▶ ENTRIES PROVIDED:

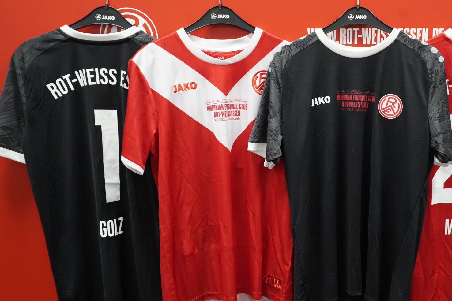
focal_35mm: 43
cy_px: 189
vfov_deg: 31.0
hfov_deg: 44.6
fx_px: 540
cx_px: 309
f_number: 5
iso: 4000
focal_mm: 31
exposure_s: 1/160
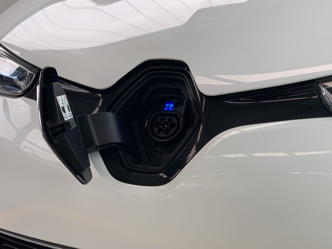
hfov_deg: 29.8
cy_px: 117
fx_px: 623
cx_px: 163
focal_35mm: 65
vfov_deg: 22.6
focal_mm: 6
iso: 32
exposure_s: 1/122
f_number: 2.4
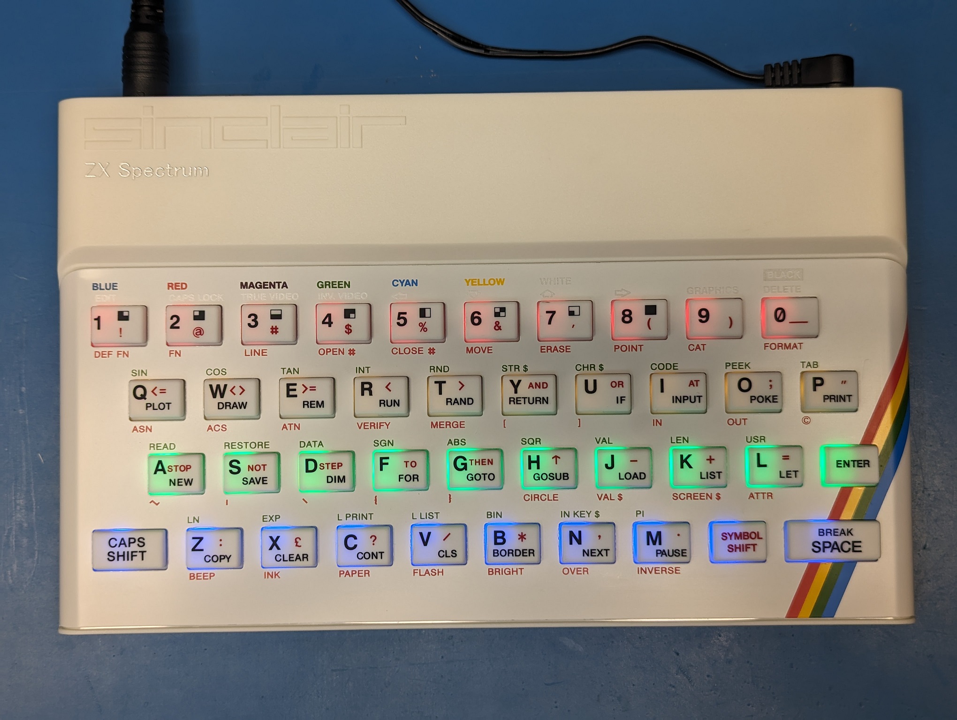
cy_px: 360
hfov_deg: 39.6
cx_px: 478
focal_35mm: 48
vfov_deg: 30.3
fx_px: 1329
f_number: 1.85
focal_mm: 6.81
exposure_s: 1/120
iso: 51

▶ ACTIVITY:
Could you transcribe all of the data exactly, keeping every picture out of the copy?

▶ TASK OUTPUT:
focal_35mm: 43
cy_px: 189
vfov_deg: 31.0
hfov_deg: 44.6
fx_px: 540
cx_px: 309
f_number: 5
iso: 4000
focal_mm: 31
exposure_s: 1/160
hfov_deg: 29.8
cy_px: 117
fx_px: 623
cx_px: 163
focal_35mm: 65
vfov_deg: 22.6
focal_mm: 6
iso: 32
exposure_s: 1/122
f_number: 2.4
cy_px: 360
hfov_deg: 39.6
cx_px: 478
focal_35mm: 48
vfov_deg: 30.3
fx_px: 1329
f_number: 1.85
focal_mm: 6.81
exposure_s: 1/120
iso: 51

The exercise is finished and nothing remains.